25.4254 · Motion · 2025-09-25
Département de l'intérieur
Attribué à la commission compétente
Wortlaut
Le Conseil fédéral est chargé de présenter un projet de modification de la législation suisse sur la sécurité des jouets afin d’interdire la mise sur le marché, dès 2030, de jouets contenants :
des substances per- et polyfluoroalkylées (PFAS)
des perturbateurs endocriniens tels que le bisphénol A et substances analogues,
ainsi que des parfums allergènes dans les jouets destinés aux enfants de moins de 36 mois ou pouvant être portés à la bouche.
Le Conseil fédéral veillera notamment à ce que :
Les dispositions soient alignées sur la réglementation européenne, afin de garantir la sécurité sanitaire des enfants, de réduire les obstacles techniques au commerce et de favoriser une concurrence loyale avec les fabricants étrangers.
La définition des substances interdites s’appuie sur les connaissances scientifiques les plus récentes, ainsi que sur les listes établies par les agences internationales de sécurité chimique.
Un délai transitoire raisonnable soit accordé aux fabricants et distributeurs pour adapter leurs procédés et remplacer ces substances.

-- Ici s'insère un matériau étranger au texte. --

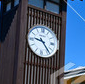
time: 9:23
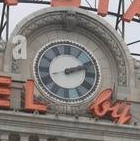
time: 2:12
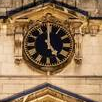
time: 4:59
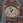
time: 12:57
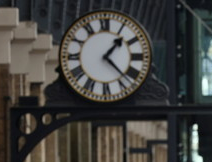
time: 1:22
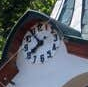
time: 7:53
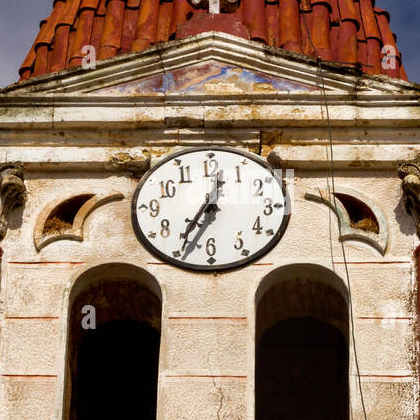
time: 12:34
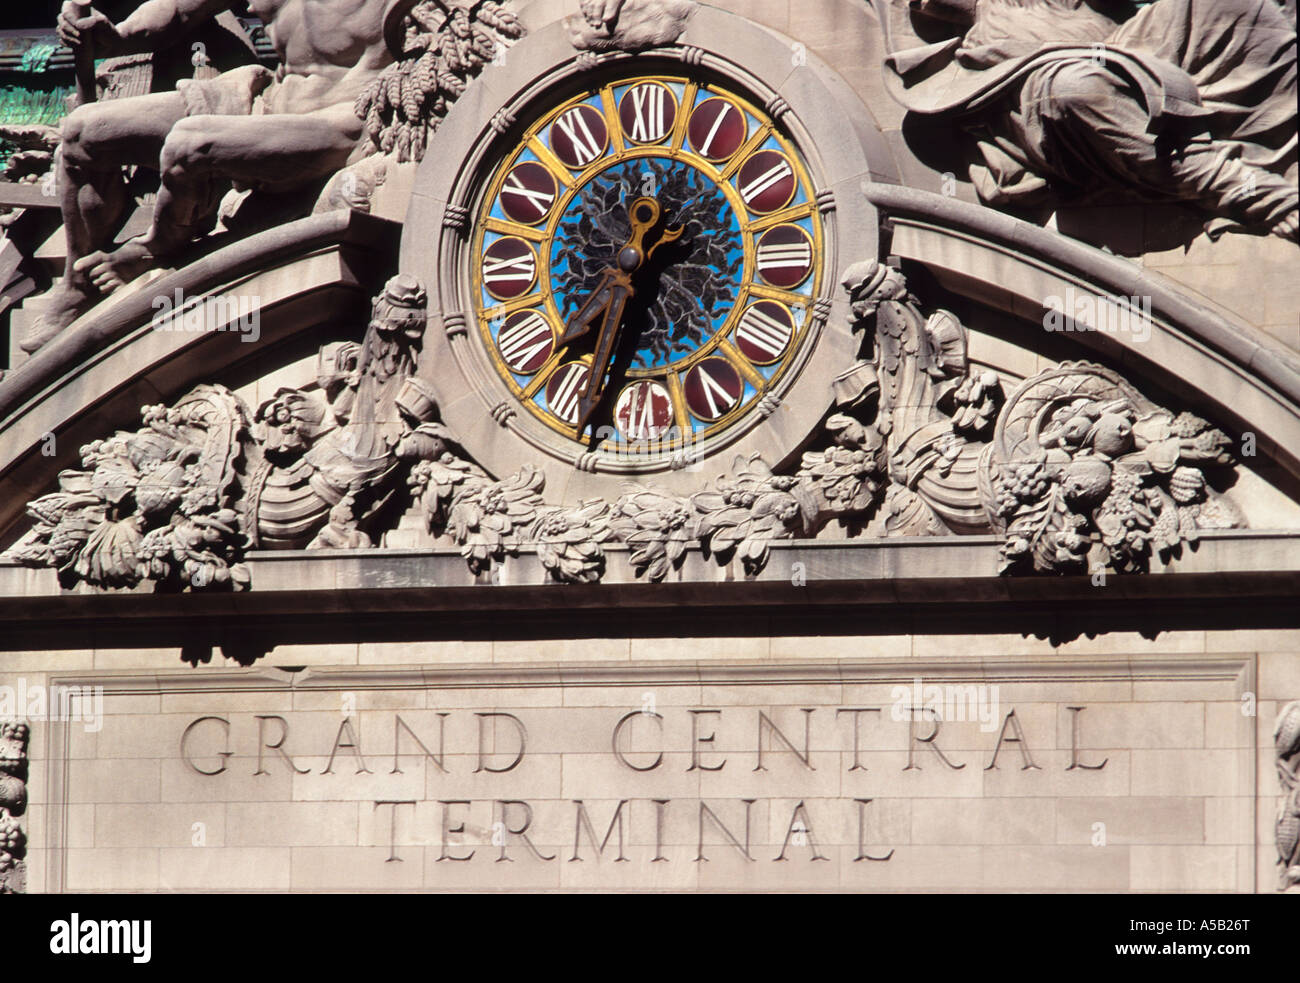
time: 12:32
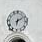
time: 6:10
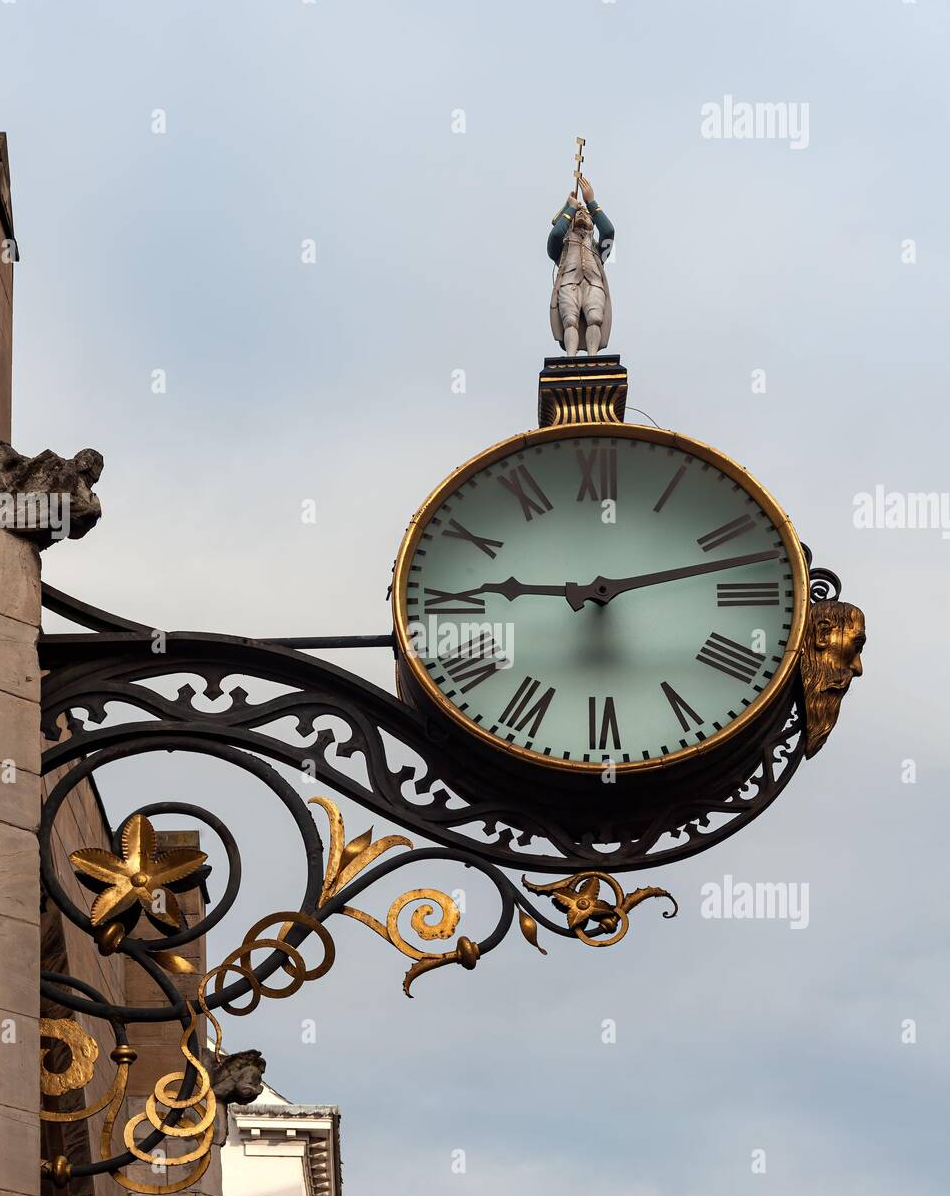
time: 9:12
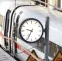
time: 9:34
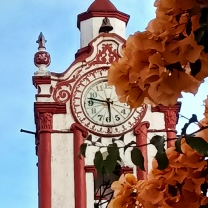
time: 5:47
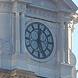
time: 12:26
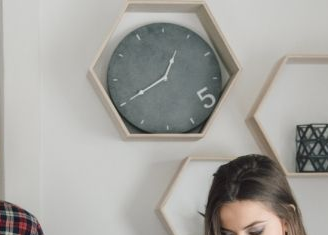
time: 12:40
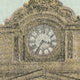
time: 3:35
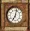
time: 7:02
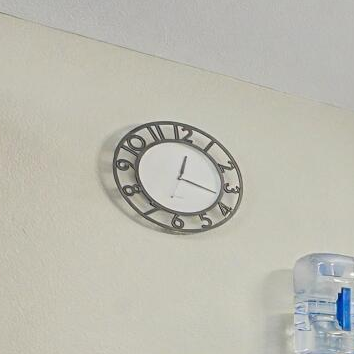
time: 12:17
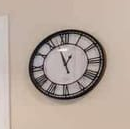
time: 12:57
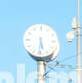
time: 5:31
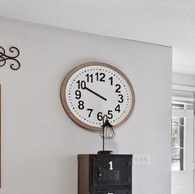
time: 9:49
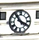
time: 3:53
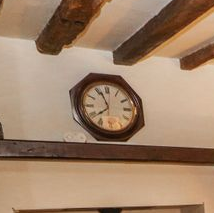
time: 7:56
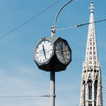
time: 11:25
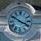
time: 3:50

Le contrôle du marché (inspection, importations, commerce en ligne) soit renforcé afin d’éviter que des jouets contenant ces produits chimiques dangereux échappent à l’interdiction.
Begründung
Les PFAS s’accumulent dans l’eau, l’air, les aliments et jusque dans le sang des nouveau-nés. On les retrouve notamment dans le cordon ombilical et dans le lait maternel : autrement dit, les enfants y sont exposés avant même leur naissance.
Les jeunes enfants sont particulièrement vulnérables : leur organisme en développement peut être durablement perturbé par ces substances, même à faibles doses. Les PFAS sont des perturbateurs endocriniens avérés, capables de dérégler la croissance, le développement cérébral et la fertilité future.
Fixer des valeurs limites ne suffit pas : il n’existe pas de seuil sûr pour ces substances. La seule réponse responsable est d’agir à la source, en protégeant en priorité les plus fragiles : les enfants.
L’Union européenne vient de conclure un accord visant à interdire ces substances dans les jouets d’ici 2030, avec un délai transitoire pour l’industrie. La Suisse, qui s’aligne généralement sur les standards européens en matière de sécurité des produits, doit agir de manière proactive pour protéger les enfants et éviter de devenir un marché de rebus pour des produits non conformes aux nouvelles normes européennes.
Antrag des Bundesrates
Adoption
Stellungnahme des Bundesrates
Le Conseil fédéral est aussi d’avis qu’il faut améliorer la sécurité des jouets. Ce domaine est couvert par l'accord de reconnaissance mutuelle (ARM) conclu avec l'Union européenne (UE). L'ARM assure l'équivalence des réglementations. Au sein de l’UE, les exigences en matière de sécurité des jouets font actuellement l’objet d’une révision totale. Le Conseil fédéral prévoit de reprendre rapidement ces nouvelles exigences de l’UE, qui correspondent à celles de la motion, en fixant des délais transitoires correspondants.
Le Conseil fédéral propose d'accepter la motion.